While any celebrity has a right to an obituary, posthumous encomiums (pieces of writing that praises Steve highly after his death) by way of comparison with other greats should not happen just because of the bankruptcy of a particular age in producing truly great individuals.
What defines Steve Jobs? The fact that he could make people go crazy about his company’s products?
If marketing is what makes you great, then our Indian politicians are the greatest, because they market themselves so well that even after their failures in one term after another, we keep voting them back to power. If making a new product is what makes you great, then there are many new products being invented everywhere in the world. Yes, the claim to launching the first personal computer goes to Jobs, but he was not behind its invention; he was the chief of the company that invented it. Any man heading the company that has a product to sell can do what he did.
To those who think he revolutionised cell phones, the fact is he just re-packaged his products by mixing up what was already out there in the form of already available gadgets/software like Blackberry, Palm, Windows, etc. A man becomes truly great for humankind and his passing away deserves mass mourning only if he has done something to better the lives of his fellow beings, overcoming personal greed and lust for power.
While all of us take our newborn kids to have ‘Do boond zindagi ki’ (I don't know what this means), to save our kids from the life-crippling polio virus, very few would know why those life drops come for free. There are many other diseases, medication for which does not come even at a reasonable cost, forget having it free.
The man who invented the polio vaccine, Jonas Edward Salk, decided not to patent his invention. After seven years of rigorous research, when he had the chance to become a billionaire, much like Jobs did, he refused to do so. When someone asked him ‘Who owns the patent of the vaccine, he replied, ‘Can anyone patent the sun?’ In civilisation’s history of one individual bettering the lives of fellow humans, can Jobs stand anywhere close to Salk?

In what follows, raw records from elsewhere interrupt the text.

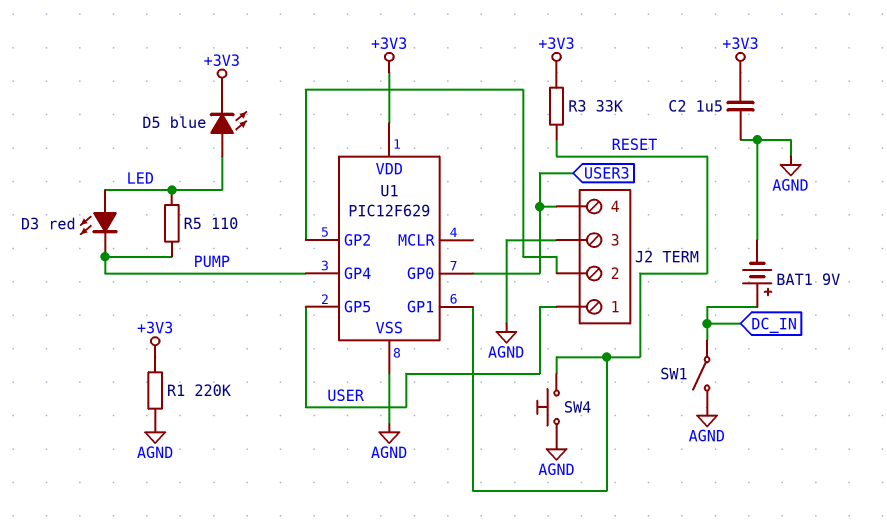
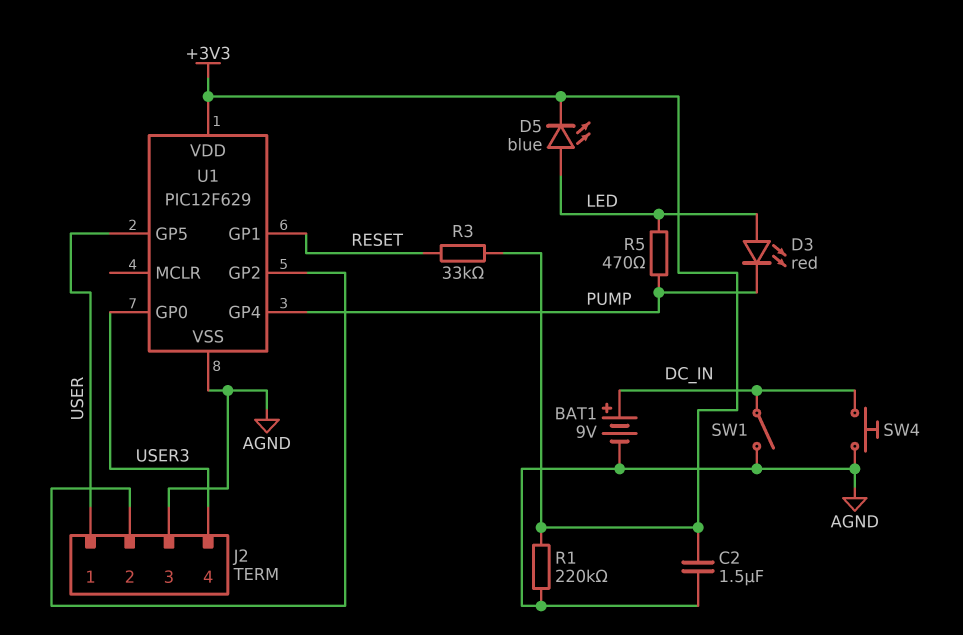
R5: 110 (LED, PUMP) -> 470 (LED, PUMP)
SW4: button (AGND, RESET) -> button (AGND, DC_IN)

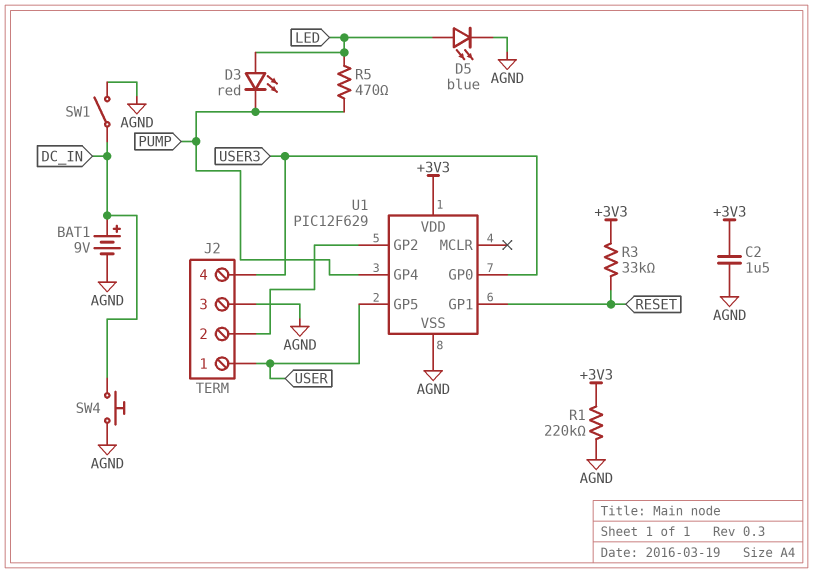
D5: LED blue (A LED, K +3V3) -> LED blue (A LED, K AGND)

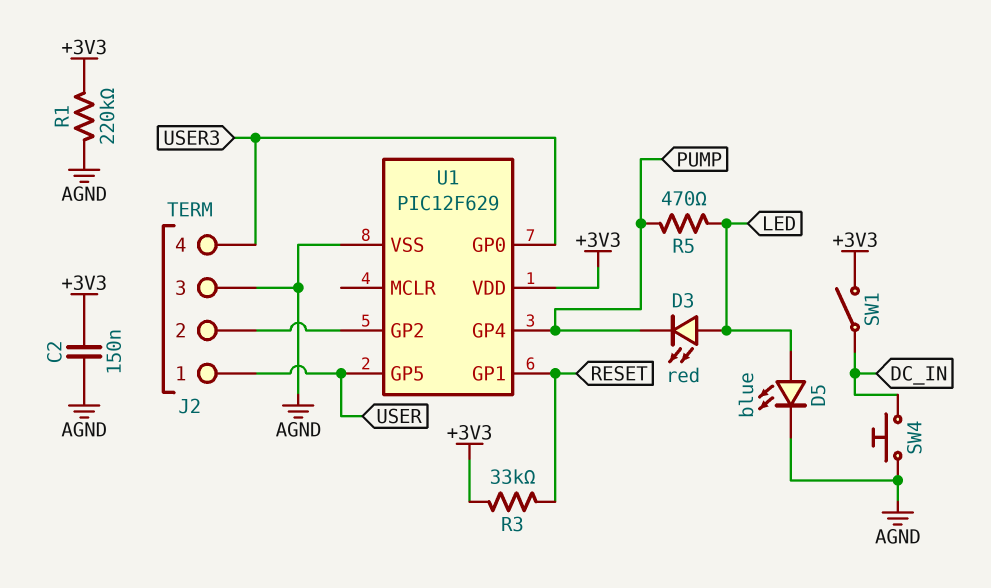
BAT1: 9V (plus DC_IN, minus AGND) -> none
C2: 1.5uF (+3V3, AGND) -> 150nF (+3V3, AGND)
SW1: switch (AGND, DC_IN) -> switch (+3V3, DC_IN)

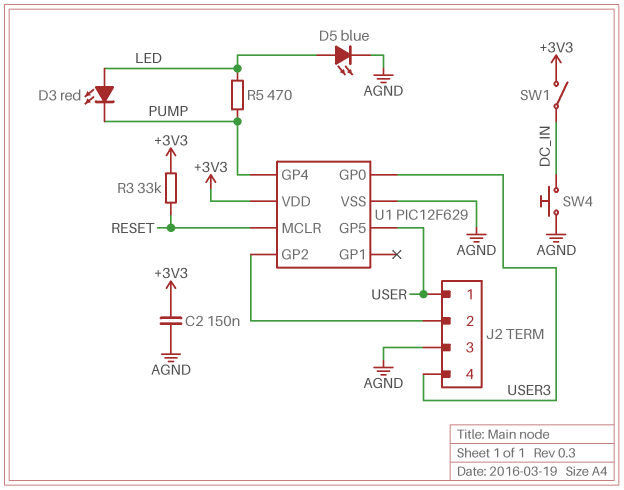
R1: 220k (+3V3, AGND) -> none
U1 pin GP1: RESET -> none
U1 pin MCLR: none -> RESET

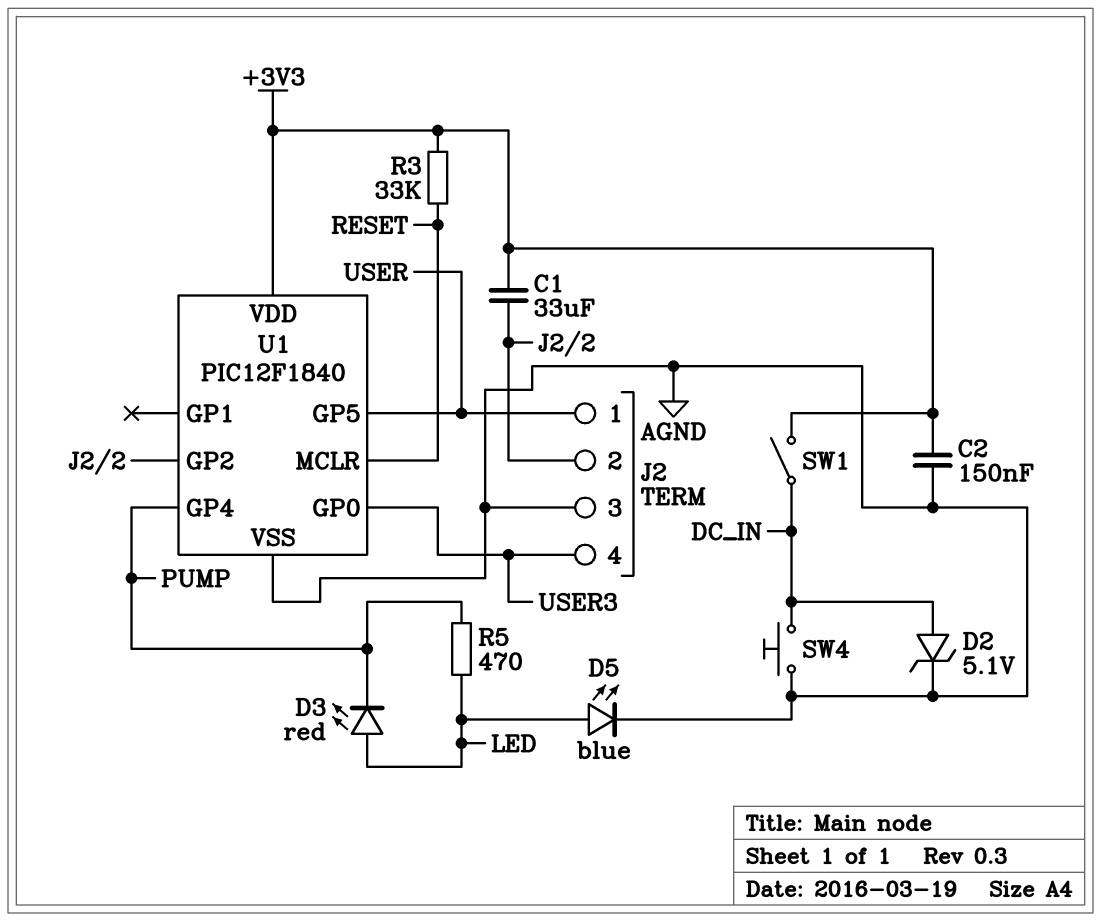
C1: none -> 33uF (+3V3, J2/2)
D2: none -> zener 5.1V (A DC_IN, K AGND)
U1: PIC12F629 -> PIC12F1840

Jobs did not even eradicate poverty with the immense wealth he accumulated by selling his so-called great products, invented by scientists who worked in his company. Instead, he rather stopped all philanthropist activity by Apple in 1997, saying philanthropy can ‘wait until we are profitable.’ Today, Apple is one of the world’s most valued companies (sitting on $40 billion cash) and ironically, it is perhaps the only one in its category that has no philanthropic contribution worth talking about.
I don’t own any Apple product, and most Apple aficionados (a person who likes something so much and knows a lot about it) would accuse me of commenting on something that I don’t use. I am not commenting on the products he sold; I am commenting on the tears that are being unjustifiably shed on the death of a rich man. I am not taking anything away from Jobs as an entrepreneur, and the fact is that he was an inspiration for his company. But I find it difficult to accept the belittling of the very notion of greatness by bestowing it on those who worked for themselves and promoted the noxious idea that ‘profit motivates humans’, a theory that would have never given us the polio vaccine.